The members of the senior class left a mark on the program. There is no question about that. Every year when this time comes around, we hear a lot of talk about what’s coming. While that excitement will still be there to a point, most fans who know a little realize that this was a special group of seniors. We know this was a group that could have gone further, which makes falling short sting a little bit more.

 

The Cougars lost a very tight ballgame to a pretty good team Friday. The final score was in no way an indication of how close this game was. In fact, it wasn’t until the fourth quarter that the Hilltoppers took the lead.

 

That 14-10 score held until there was only 1:04 remaining in the game. Then a tremendous run put the Cougars down 20-10. Still fighting and trying to claw their way back, an interception resulted in six more points with just 41 seconds on the clock, leaving the Cougars down 27-10.

 

Three big plays are what made the difference in the game.

 

Almost 80 of the 218 rushing yards came on a long run in the closing seconds of the first half.
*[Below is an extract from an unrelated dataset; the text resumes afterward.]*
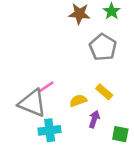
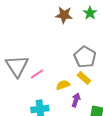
gray pentagon: (103, 47) -> (85, 57), moved
gray triangle: (32, 103) -> (17, 66), moved, turned 35

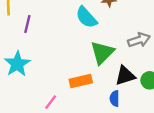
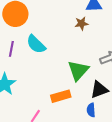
cyan semicircle: (86, 17) -> (36, 44), moved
That run allowed EC Glass to score before halftime. The second was a pass for a first down that kept a Glass drive alive. The third came when EC Glass running back “Q” Craighead broke free for the 24-yard scoring run to put the Hilltoppers up 20-10. The interception return for a touchdown didn’t matter at that point.

 

The usual internet and social media babbling took place as expected and started before most of the fans who made the trip to Lynchburg even made it back to their vehicles. Fingers were pointed and names were named. None of that matters. The internet experts are nothing more than cyber blowhards who seem to enjoy making themselves sound smart, despite the fact that they really only sound ignorant and misinformed. If they really knew the answers, they would be out there winning games for us with all of their expertise.

 

But one thing was said that bears asking again. So what happens now? What does Pulaski County have to do to get past Salem and the second round of the playoffs?

 

The elements, for the most part, were there this season. The players put in the work during the offseason. They had the talent, at least in most positions, and they had the desire. Being “not big enough” or “not the right size” has never really mattered to Pulaski County. We’re more well-known for lining up and smacking the other guy directly in the mouth than for having cookie-cutter sized athletes.

 

A lot of that came back this season, at least defensively. Pulaski County played a physical brand of football. There have only been a handful of Cougar teams that played defense the way this one did. The other teams found that out the hard way.

 

But in football, like in most other things in life, you can’t have just a few or most of your players getting it done and expect to reach your goals. It has to be a total team effort. Everyone has to be all in.

 

There were some spots in the Cougar lineup this season that had little to no depth after the injury bug came to visit. There were a few spots that we could have used another body. That’s high school sports. We needed a standout player on offense, but one never really emerged. Most gave it their best shot, but there wasn’t a Josh Calfee, Kevin Hendricks, Hunter Thomas or Nubian Peak to call on. We didn’t have “that guy” and we needed one.

 

Pulaski County must get better offensively next season. While the defense should still be solid, those key seniors will be missed. Offensive production will be a critical part of the equation for Cougar success.

 

While the program, coaches and fans will certainly miss the Cougar seniors as they move forward, the program will go on. That’s the great thing about it. Individual players come and go, but the Cougar Nation remains.

 

Those individual players now join the long line of former players who will spend the remainder of their lives remembering what it was like to walk down those 63 steps. They will get goose bumps when they hear that first note of 2001 played. They’ll hold their heads a little higher and remember their time in those gold helmets.

 

Thank you for your efforts gentlemen. They were very much appreciated.